DR. MACDONALD:  That's already been done. I don't understand it.

MR. SEGAL:  I am willing to see what a physician has to say about it.

DR. MACDONALD:  Three of them, including a dream researcher, whatever the hell that is. He testified at the -- I was watching. The dream surgeon testified down at Mai Lai.

COLONEL PRUETT:  I don't have anything else at this time that I would like to ask, unless you do.

MR. KEARNS:  Do you have a drawing of the wounds on Dr. MacDonald?

MR. SEGAL:  We have a sketch in the files.

COLONEL PRUETT:  That would help us clarify some of the testimony. In our whole investigation, all these questions come up. If we have the most accurate investigation, we could do the job. Even if you don't want to give it to us, we have to ask you for it.

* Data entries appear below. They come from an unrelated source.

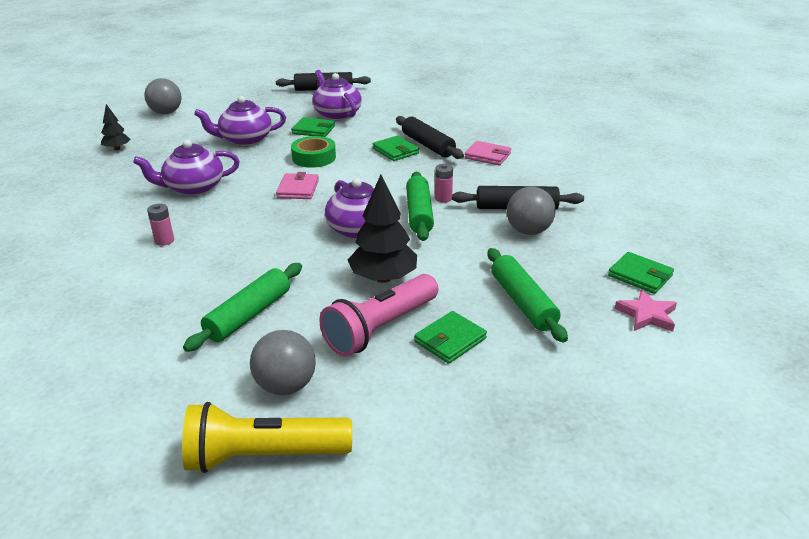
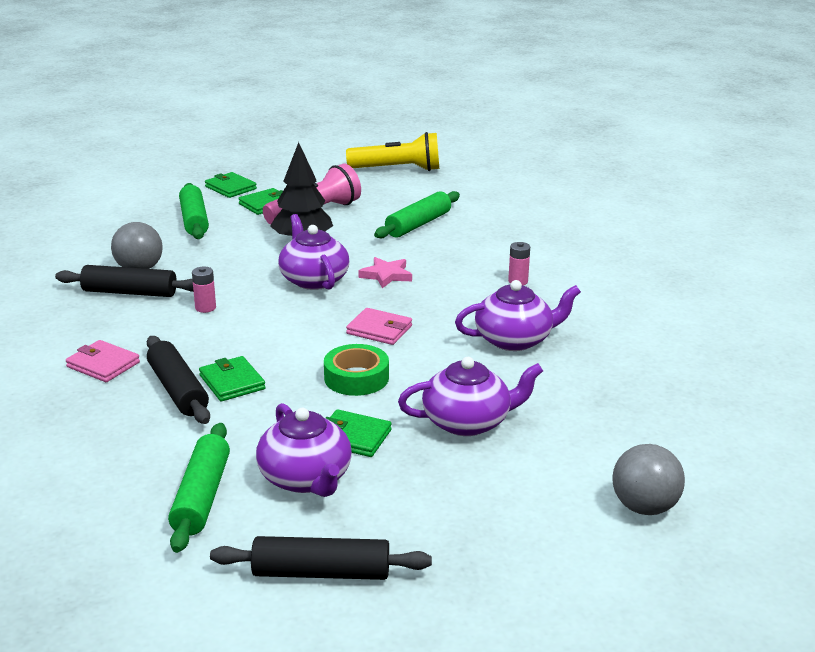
camera: 175 degrees left, 5 degrees down
(117, 149) = (669, 415): black tree -> none
(286, 386) = (386, 191): grey ball -> none
(298, 189) = (379, 330): pink wallet -> pink wallet turned 75 degrees counterclockwise
(419, 214) = (243, 292): green rolling pin -> green rolling pin (201, 497)
(640, 276) = (77, 231): green wallet -> green wallet (230, 188)
(647, 315) = (105, 209): pink star -> pink star (386, 275)

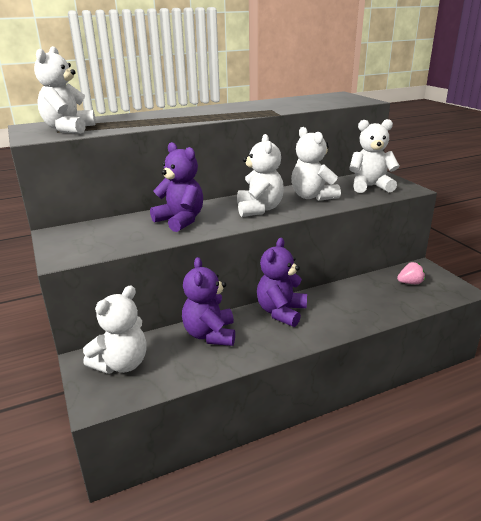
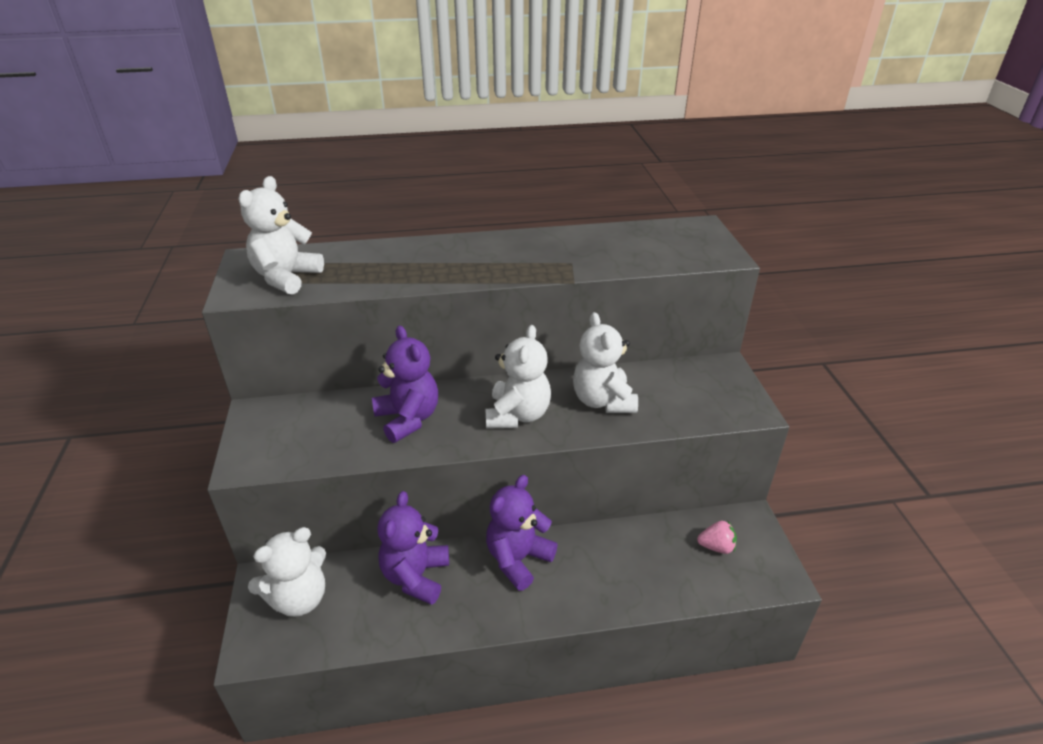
camera: 15 degrees right, 10 degrees up
(370, 187) = (696, 393): white teddy bear -> none

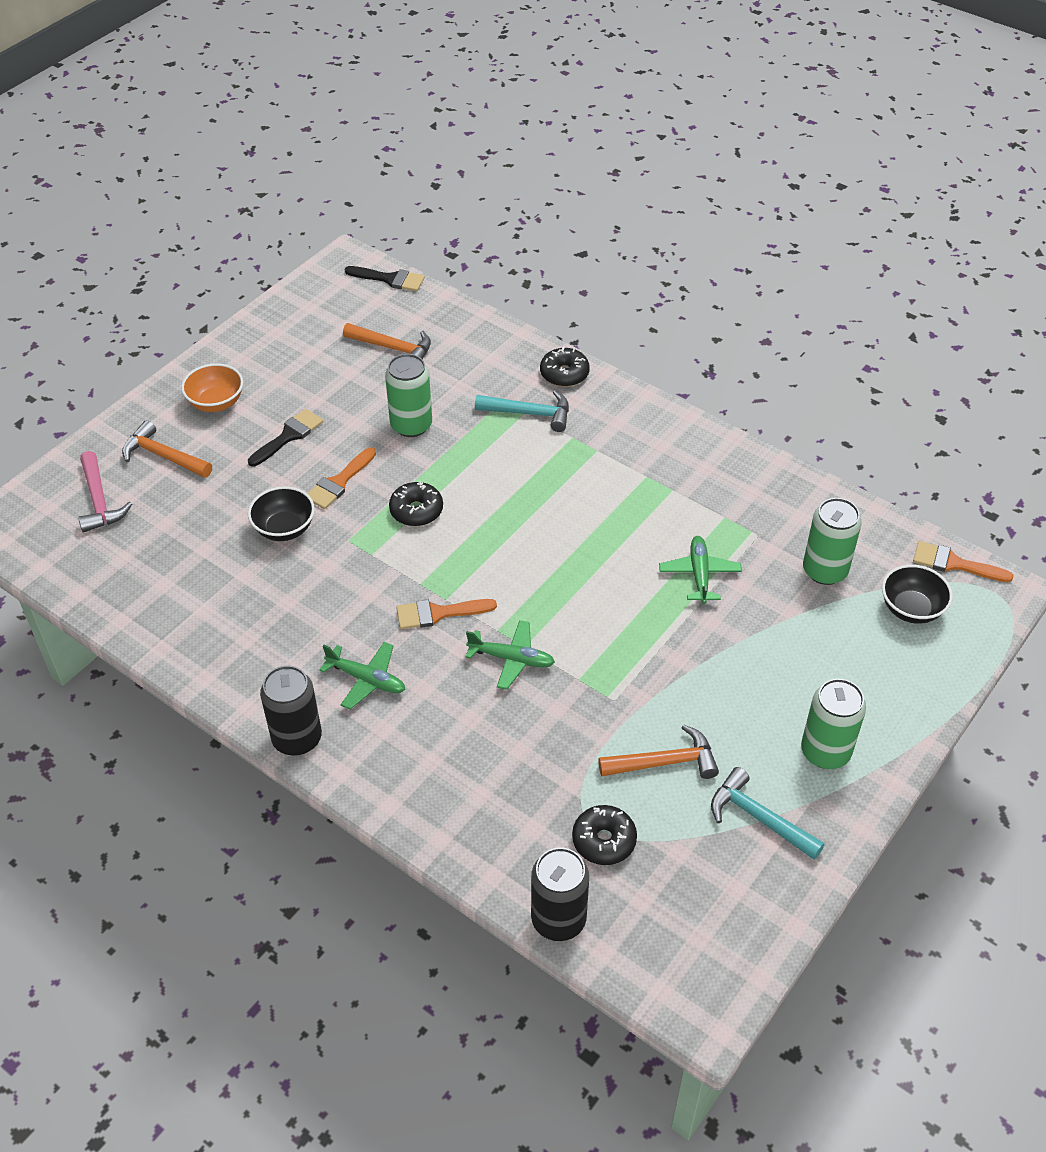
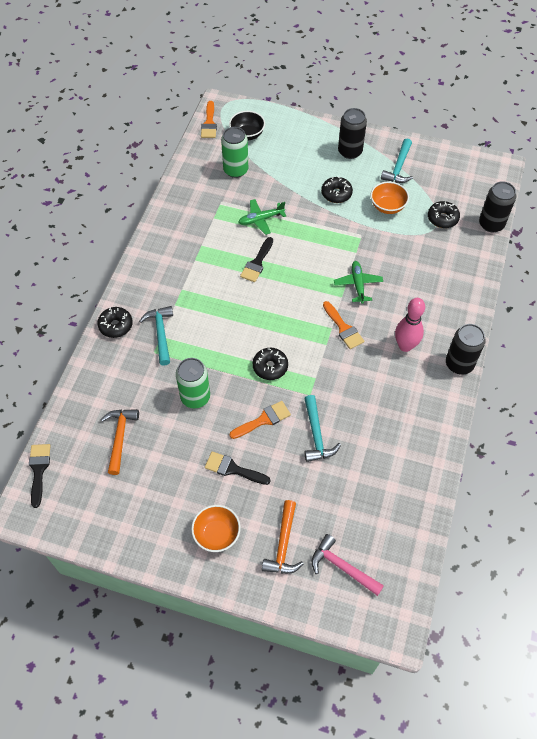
camera: 110 degrees left, 10 degrees up
(99, 501) = (342, 567): pink hammer -> pink hammer turned 105 degrees counterclockwise
(284, 529) = (316, 435): black bowl -> turquoise hammer
(339, 482) = (263, 420): orange brush -> orange brush turned 45 degrees counterclockwise
(366, 680) = (405, 346): green plane -> pink bowling pin
(610, 546) = (257, 263): none -> black brush
(665, 762) = (387, 206): orange hammer -> orange bowl
(722, 695) = (336, 194): none -> black donut
(825, 752) = (350, 151): green can -> black can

MR. SEGAL:  We will consider a request for making available to you the drawing of the wounds.

HEARING ADJOURNED
Webmaster note: 
The original stenographer's misspellings of Barnie, Connelly, Christine, Christy, Chris, Caine, Qwanik, Gremlin, Fish, McGinn, Mika, Polk, Korman, Benny, Joe, DiDion, Violeta and Dalphid were corrected to Bernie, Connolly, Kristen, Kristy, Kris, Kane, Kriwanek, Grebner, Fisher, McGann, Mica, Paulk, corpsmen, Bennie, Jo, Didion, Violetta and Douthat, respectively, in this transcript.